Just last week, two people were saved from Lake Michigan, off of Warren Dunes. They were only about 100 yards from shore but struggled due to the temperature of the water.
It's amazing they were saved but the way they were saved is what makes it interesting.
Police used a new device called Res-Q-Max to pull the two individuals from the water. The device looks and sounds like a rocket launcher but has a much different purpose.
The device has an enclosed flotation device at the head of a cylinder. The cylinder, which is charged up to 3,000 PSI, is locked into the launcher. The cylinder is connected to the device by 200 yards of line which is used to pull a victim to safety. Once the cylinder is locked into the device, the Res-Q-Max is ready for use.
Officer Rob Hahn of the Chikaming Township Police Department was trained only three weeks before using the device last week to save the life of both individuals.
"I knew right away I would deploy the Res-Q-Max and it worked really well," Officer Hahn said. "I was happy once it hit the water that the sling deployed and it was able to save those two people's lives."
The reason the device is so important is because of its speed. Officer Hahn estimated the rescue mission took about ten minutes, whereas a normal rescue mission can take anywhere from 30-35 minutes. And that time is precious due to the temperature of the lake.

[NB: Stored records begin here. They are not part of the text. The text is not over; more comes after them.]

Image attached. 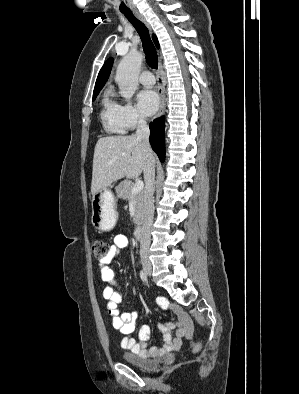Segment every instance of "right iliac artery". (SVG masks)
Returning <instances> with one entry per match:
<instances>
[{
  "mask_svg": "<svg viewBox=\"0 0 299 394\" xmlns=\"http://www.w3.org/2000/svg\"><path fill=\"white\" fill-rule=\"evenodd\" d=\"M140 277H141L143 282L147 281V275H146V273L143 270L140 271Z\"/></svg>",
  "mask_w": 299,
  "mask_h": 394,
  "instance_id": "obj_1",
  "label": "right iliac artery"
}]
</instances>
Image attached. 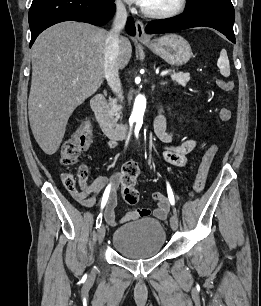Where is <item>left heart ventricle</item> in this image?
<instances>
[{"mask_svg":"<svg viewBox=\"0 0 261 306\" xmlns=\"http://www.w3.org/2000/svg\"><path fill=\"white\" fill-rule=\"evenodd\" d=\"M178 0H147L144 7L153 11H165L174 8Z\"/></svg>","mask_w":261,"mask_h":306,"instance_id":"left-heart-ventricle-1","label":"left heart ventricle"}]
</instances>
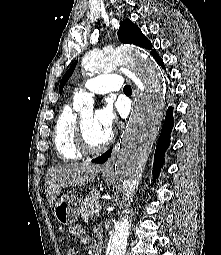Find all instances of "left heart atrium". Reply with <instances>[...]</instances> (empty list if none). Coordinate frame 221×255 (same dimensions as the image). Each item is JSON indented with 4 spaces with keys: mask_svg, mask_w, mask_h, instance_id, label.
<instances>
[{
    "mask_svg": "<svg viewBox=\"0 0 221 255\" xmlns=\"http://www.w3.org/2000/svg\"><path fill=\"white\" fill-rule=\"evenodd\" d=\"M97 123L108 133L116 122V114L111 105L107 104L95 113Z\"/></svg>",
    "mask_w": 221,
    "mask_h": 255,
    "instance_id": "obj_1",
    "label": "left heart atrium"
}]
</instances>
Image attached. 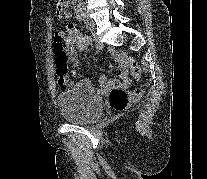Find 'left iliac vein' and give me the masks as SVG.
<instances>
[{"mask_svg":"<svg viewBox=\"0 0 207 179\" xmlns=\"http://www.w3.org/2000/svg\"><path fill=\"white\" fill-rule=\"evenodd\" d=\"M84 17H85V25L89 30H93V22L91 21V19L87 16V13L84 12Z\"/></svg>","mask_w":207,"mask_h":179,"instance_id":"4c4485c4","label":"left iliac vein"}]
</instances>
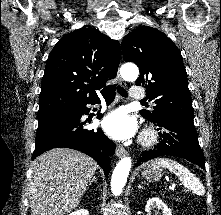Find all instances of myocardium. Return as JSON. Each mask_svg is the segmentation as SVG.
<instances>
[{
  "mask_svg": "<svg viewBox=\"0 0 221 215\" xmlns=\"http://www.w3.org/2000/svg\"><path fill=\"white\" fill-rule=\"evenodd\" d=\"M158 140L157 133L153 129H147L141 136V144L143 146H152Z\"/></svg>",
  "mask_w": 221,
  "mask_h": 215,
  "instance_id": "1",
  "label": "myocardium"
}]
</instances>
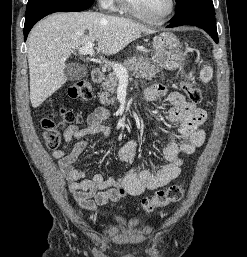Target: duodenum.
I'll use <instances>...</instances> for the list:
<instances>
[{"label":"duodenum","mask_w":247,"mask_h":257,"mask_svg":"<svg viewBox=\"0 0 247 257\" xmlns=\"http://www.w3.org/2000/svg\"><path fill=\"white\" fill-rule=\"evenodd\" d=\"M91 79L94 83H99L103 79V73L99 68H94L91 71Z\"/></svg>","instance_id":"obj_1"}]
</instances>
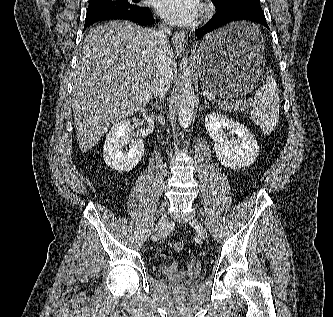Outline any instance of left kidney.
Segmentation results:
<instances>
[{
	"label": "left kidney",
	"instance_id": "1",
	"mask_svg": "<svg viewBox=\"0 0 333 317\" xmlns=\"http://www.w3.org/2000/svg\"><path fill=\"white\" fill-rule=\"evenodd\" d=\"M205 127L215 142V153L221 164L229 169H240L252 165L259 147L250 131L227 115L210 113L205 117ZM225 130L237 136L233 141L226 138Z\"/></svg>",
	"mask_w": 333,
	"mask_h": 317
}]
</instances>
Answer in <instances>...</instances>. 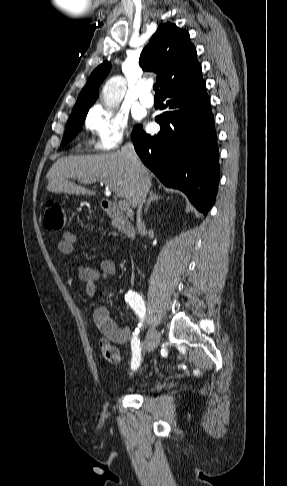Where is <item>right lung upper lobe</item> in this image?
Returning <instances> with one entry per match:
<instances>
[{
    "instance_id": "cb5924a9",
    "label": "right lung upper lobe",
    "mask_w": 287,
    "mask_h": 486,
    "mask_svg": "<svg viewBox=\"0 0 287 486\" xmlns=\"http://www.w3.org/2000/svg\"><path fill=\"white\" fill-rule=\"evenodd\" d=\"M139 64L143 70L158 74L161 94L202 78L201 65L189 33L170 22L159 25L142 50ZM109 70L110 64L105 61L91 73L71 114L89 110L97 100L99 86Z\"/></svg>"
}]
</instances>
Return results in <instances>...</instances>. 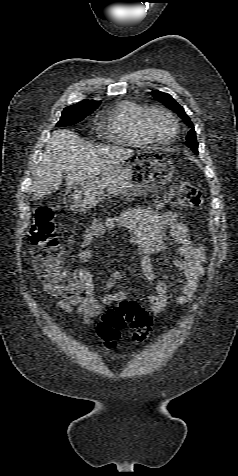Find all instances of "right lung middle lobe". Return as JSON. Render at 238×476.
Masks as SVG:
<instances>
[{
  "mask_svg": "<svg viewBox=\"0 0 238 476\" xmlns=\"http://www.w3.org/2000/svg\"><path fill=\"white\" fill-rule=\"evenodd\" d=\"M98 106H76L66 107L57 126H68L81 121L83 118L91 114Z\"/></svg>",
  "mask_w": 238,
  "mask_h": 476,
  "instance_id": "obj_1",
  "label": "right lung middle lobe"
}]
</instances>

"Really the one thing I was worried wasn't the drowning," Officer Hahn said. "It was the hypothermia because the water is still really cold."
The Res-Q-Max also allows officers to help from the shore, making themselves a valuable resource as first responders to the scene.
"I think every department should start trying to find ways to get at least one," Officer Hahn said. "It makes a huge difference allowing us to respond quicker and actually be able to do something on the beach instead of standing there helplessly."
The Res-Q-Max does carry a price, while it may not be as much as you would assume at $2,100. The Chikaming Township Police Department was able to apply for a grant through the Pokagon Fund which supplied enough money for four devices.
"It has definitely been proven effective by Officer Hahn," Chief Todd Taylor said. "I would suggest every city along the coast line to invest."
While this new technology will definitely help to save lives, it is there to help insure a safe rescue.
"Lake Michigan has the most fatalities of all the Great Lakes especially here in the south east corner of the lake," Chief Taylor said. "My suggestion for people would be if there are white caps on the waves, do not go in the water. We're happy to have these tools on hand but you have to realize when the water is bad."